“Después de todo esto, José de Arimatea, que era discípulo de Jesús, pero secretamente por miedo de los judíos, rogó a Pilato que le permitiese llevarse el cuerpo de Jesús; y Pilato se lo concedió. Entonces vino, y se llevó el cuerpo de Jesús” (Juan 19:38)
Las tradiciones no suelen transmitir una idea correcta de algunos personajes bíblicos ni de las situaciones que vivieron. Una de esas personas es José de Arimatea. No se sabe nada de él hasta el momento de la muerte de Jesús.
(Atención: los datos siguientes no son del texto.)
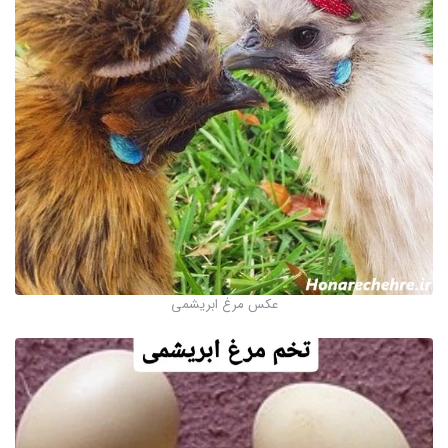
عکس مرغ ابریشمی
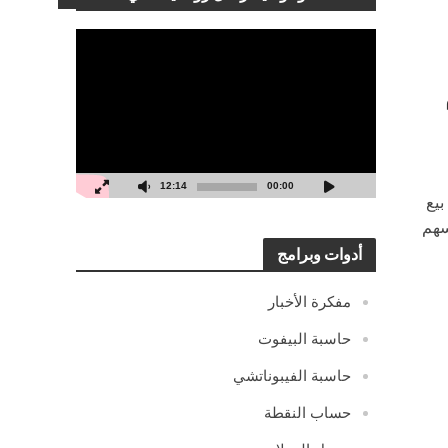
مشغل
الفيديو
12:14
00:00
ت بيع
سهم
أدوات وبرامج
مفكرة الأخبار
حاسبة البيفوت
حاسبة الفيبوناتشي
حساب النقطة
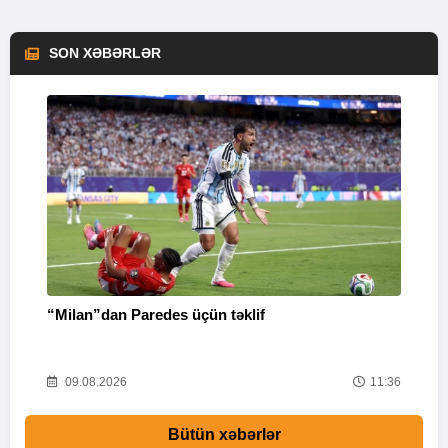
SON XƏBƏRLƏR
“Milan”dan Paredes üçün təklif
M
53
09.08.2026
11:36
Bütün xəbərlər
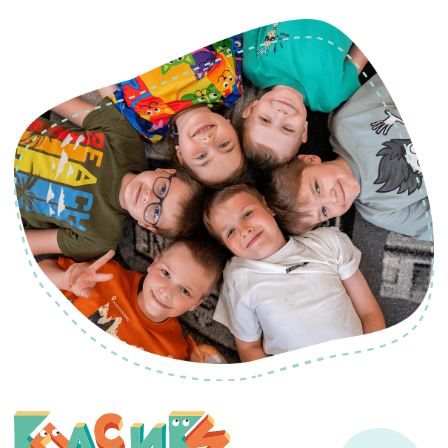
доме «Васту».
Экологичные материалы – на занятиях
мы используем безопасные и
качественные материалы (деревянные
игрушки, крупы, кинетический песок и
т.д.)
В зоне ожидания родители могут
наблюдать, как занимается ребёнок.
Классики — верные
друзья ребенка
Мы помогаем раскрывать истинные
таланты каждого ребенка, развиваем
его сильные стороны.
В этом нам помогает система
мотивации – дети собирают
наклейки в специальные дневнички
и обменивают их на подарки.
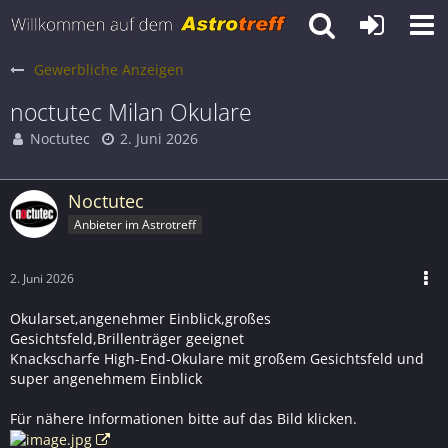
Gewerbliche Anzeigen
noctutec Milan Okulare
Noctutec
2. Juni 2026
Noctutec
Anbieter im Astrotreff
2. Juni 2026
Okularset,angenehmer Einblick,großes
Gesichtsfeld,Brillenträger geeignet
Knackscharfe High-End-Okulare mit großem Gesichtsfeld und
super angenehmem Einblick
Für nähere Informationen bitte auf das Bild klicken.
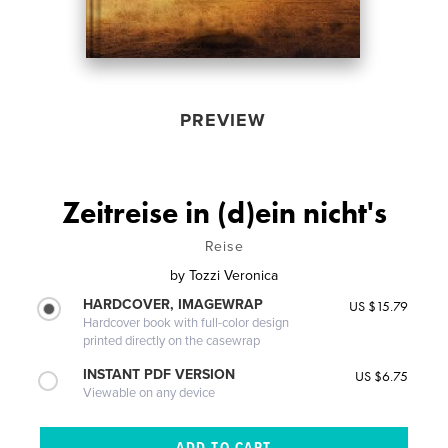
PREVIEW
Zeitreise in (d)ein nicht's
Reise
by
Tozzi Veronica
HARDCOVER, IMAGEWRAP
US $15.79
Hardcover book with full-color design
printed directly on the casewrap
INSTANT PDF VERSION
US $6.75
Viewable on any device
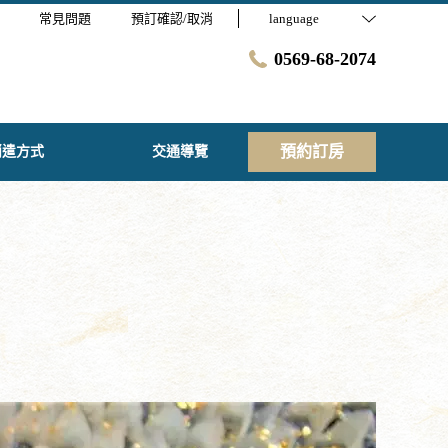
常見問題
預訂確認/取消
language
0569-68-2074
預約訂房
消遣方式
交通導覽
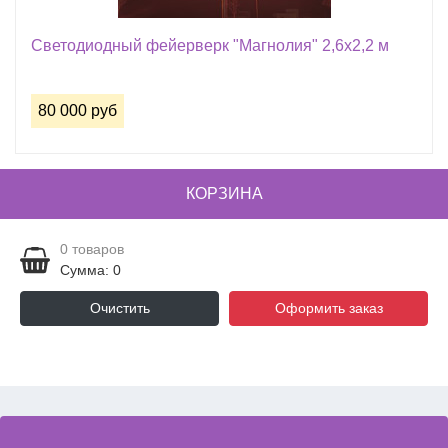
Светодиодный фейерверк "Магнолия" 2,6х2,2 м
80 000 руб
КОРЗИНА
0
товаров
Сумма: 0
Очистить
Оформить заказ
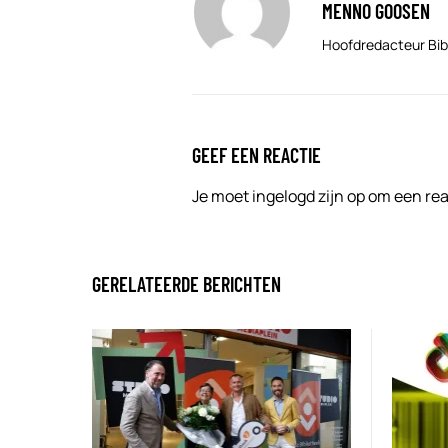
MENNO GOOSEN
Hoofdredacteur Bib
GEEF EEN REACTIE
Je moet
ingelogd zijn op
om een reac
GERELATEERDE BERICHTEN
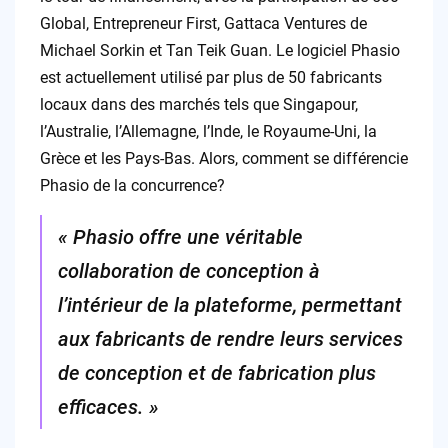
Global, Entrepreneur First, Gattaca Ventures de
Michael Sorkin et Tan Teik Guan. Le logiciel Phasio
est actuellement utilisé par plus de 50 fabricants
locaux dans des marchés tels que Singapour,
l’Australie, l’Allemagne, l’Inde, le Royaume-Uni, la
Grèce et les Pays-Bas. Alors, comment se différencie
Phasio de la concurrence?
« Phasio offre une véritable
collaboration de conception à
l’intérieur de la plateforme, permettant
aux fabricants de rendre leurs services
de conception et de fabrication plus
efficaces. »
En ese momento, y poniendo en riesgo su prestigio e incluso su vida, se declara seguidor de Cristo y solicita el cuerpo de Cristo a los romanos.
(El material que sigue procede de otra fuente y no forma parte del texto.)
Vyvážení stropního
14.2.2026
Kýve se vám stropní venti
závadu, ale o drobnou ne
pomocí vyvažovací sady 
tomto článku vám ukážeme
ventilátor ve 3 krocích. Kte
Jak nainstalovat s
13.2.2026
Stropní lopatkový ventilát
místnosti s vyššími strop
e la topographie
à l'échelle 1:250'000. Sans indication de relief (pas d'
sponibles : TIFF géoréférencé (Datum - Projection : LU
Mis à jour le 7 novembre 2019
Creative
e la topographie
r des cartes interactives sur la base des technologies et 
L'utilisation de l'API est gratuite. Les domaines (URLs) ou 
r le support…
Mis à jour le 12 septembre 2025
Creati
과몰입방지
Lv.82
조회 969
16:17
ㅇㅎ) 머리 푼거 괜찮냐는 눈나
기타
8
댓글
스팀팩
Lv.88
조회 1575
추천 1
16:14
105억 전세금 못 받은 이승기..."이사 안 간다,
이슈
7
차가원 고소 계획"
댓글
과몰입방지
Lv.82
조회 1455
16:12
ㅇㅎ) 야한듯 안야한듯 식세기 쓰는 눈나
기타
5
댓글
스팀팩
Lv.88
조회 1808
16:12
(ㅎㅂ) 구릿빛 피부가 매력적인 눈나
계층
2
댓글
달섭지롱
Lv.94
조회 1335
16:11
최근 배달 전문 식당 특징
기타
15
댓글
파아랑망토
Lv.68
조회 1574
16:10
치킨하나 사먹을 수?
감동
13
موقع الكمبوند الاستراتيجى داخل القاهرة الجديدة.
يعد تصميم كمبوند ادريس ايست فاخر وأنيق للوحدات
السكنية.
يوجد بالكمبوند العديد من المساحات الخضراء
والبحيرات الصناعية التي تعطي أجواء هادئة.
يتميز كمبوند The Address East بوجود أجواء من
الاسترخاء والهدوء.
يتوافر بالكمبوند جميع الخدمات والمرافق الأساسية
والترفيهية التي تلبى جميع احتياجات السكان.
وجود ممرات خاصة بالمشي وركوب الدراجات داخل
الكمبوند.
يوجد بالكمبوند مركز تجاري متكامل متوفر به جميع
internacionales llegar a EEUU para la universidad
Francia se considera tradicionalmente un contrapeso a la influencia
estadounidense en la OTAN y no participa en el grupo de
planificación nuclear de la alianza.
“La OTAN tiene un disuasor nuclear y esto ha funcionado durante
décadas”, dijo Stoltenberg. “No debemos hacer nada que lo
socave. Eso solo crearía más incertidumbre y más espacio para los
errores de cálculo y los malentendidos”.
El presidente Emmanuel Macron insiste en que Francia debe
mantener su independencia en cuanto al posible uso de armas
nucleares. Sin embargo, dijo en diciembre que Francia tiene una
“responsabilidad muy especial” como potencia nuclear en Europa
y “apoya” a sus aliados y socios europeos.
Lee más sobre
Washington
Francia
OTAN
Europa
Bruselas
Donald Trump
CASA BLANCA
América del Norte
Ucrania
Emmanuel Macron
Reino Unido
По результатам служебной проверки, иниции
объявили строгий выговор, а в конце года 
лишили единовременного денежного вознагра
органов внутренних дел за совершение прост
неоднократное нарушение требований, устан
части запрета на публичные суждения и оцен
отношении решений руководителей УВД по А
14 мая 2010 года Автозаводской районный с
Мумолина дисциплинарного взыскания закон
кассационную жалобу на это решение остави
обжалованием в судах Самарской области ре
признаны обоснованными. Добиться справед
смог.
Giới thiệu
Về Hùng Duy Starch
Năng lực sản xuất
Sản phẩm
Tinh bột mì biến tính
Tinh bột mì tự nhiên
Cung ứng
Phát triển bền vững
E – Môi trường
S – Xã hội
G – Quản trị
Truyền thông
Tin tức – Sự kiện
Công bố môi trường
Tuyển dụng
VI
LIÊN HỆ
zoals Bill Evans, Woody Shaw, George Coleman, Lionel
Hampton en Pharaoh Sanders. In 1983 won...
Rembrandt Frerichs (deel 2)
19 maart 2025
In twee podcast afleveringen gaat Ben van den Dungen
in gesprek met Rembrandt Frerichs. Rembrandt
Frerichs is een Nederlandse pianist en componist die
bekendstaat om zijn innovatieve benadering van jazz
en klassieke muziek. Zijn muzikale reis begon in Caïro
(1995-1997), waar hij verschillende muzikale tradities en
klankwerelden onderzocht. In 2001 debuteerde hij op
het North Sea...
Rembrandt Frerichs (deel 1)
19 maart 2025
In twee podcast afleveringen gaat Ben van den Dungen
Era una costumbre entre los romanos, que cuando alguien era asesinado mediante la crucifixión, su cuerpo fuera entregado a bestias salvajes para que lo despedazaran, los restos que quedaban finamente eran quemados y las cenizas esparcidas, como una forma de mostrar lo implacable que podían ser frente a situaciones que no eran tolerables por el mundo romano. Sin embargo, si alguien de mucha influencia o un rico, solicitaban el cuerpo o lo compraban, las autoridades romanas hacían una excepción. Por esa razón, en ese momento crucial aparece José de Arimatea. Si hubiera ido alguno de los discípulos de Jesús simplemente no lo hubieran tomado en serio.
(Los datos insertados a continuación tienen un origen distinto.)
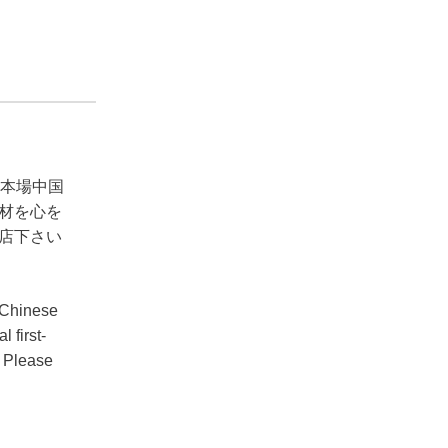
。本場中国
材を心を
店下さい
c Chinese
 first-
. Please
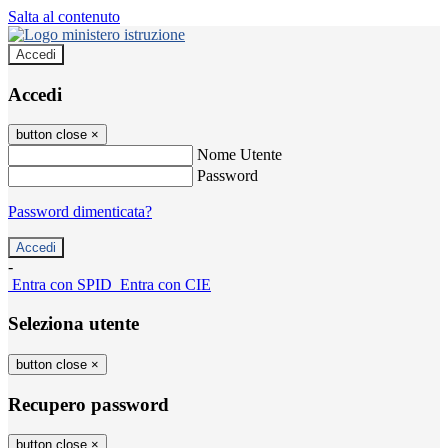
Salta al contenuto
Accedi
Accedi
button close
×
Nome Utente
Password
Password dimenticata?
-
Entra con SPID
Entra con CIE
Seleziona utente
button close
×
Recupero password
button close
×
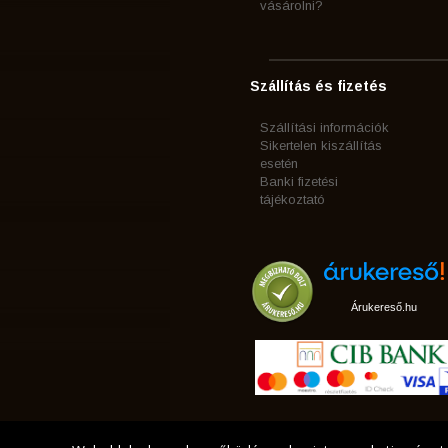
vásárolni?
Szállítás és fizetés
Szállítási információk
Sikertelen kiszállítás
esetén
Banki fizetési
tájékoztató
Árukereső.hu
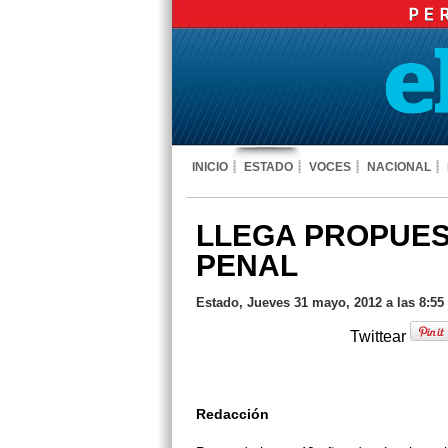
INICIO
ESTADO
VOCES
NACIONAL
LLEGA PROPUES
PENAL
Estado, Jueves 31 mayo, 2012 a las 8:55
Twittear
Redacción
Según una vieja tradición José de Arimatea, sería hermano mayor de Joaquín, el padre de María, madre de Jesús. Sin embargo, no hay muchas fuentes para corrobar dicha tradición. Lo que si sabemos es que se convirtió en discípulo de Cristo en secreto y no se mostró como tal sino hasta el final cuando era necesario su presencia. También, la leyenda señala que tras la resurrección fue encarcelado por los judíos que lo acusaron de haber robado el cuerpo de Cristo, por ser el propietario de la tumba donde fue depositado el cuerpo de Jesús después de su muerte. Datos históricos señalan que se embarcó luego de su liberación y fue hasta las costas de Francia, acompañado por otros cristianos. Luego se habría instalado en las Islas Británicas donde propagó el cristianismo.

Cuando una persona conoce de verdad a Jesús no puede mantenerse permamentente en el anonimato. En algún momento tendrá que dar la cara y confesar que es cristiano y que ha hecho de Jesús el centro de su vida. Lo fue con José de Arimatea y con muchos más. Cristo no deja indiferente a nadie.

¿Conoces realmente a Jesús? ¿Estás dispuesto a vivir por Cristo?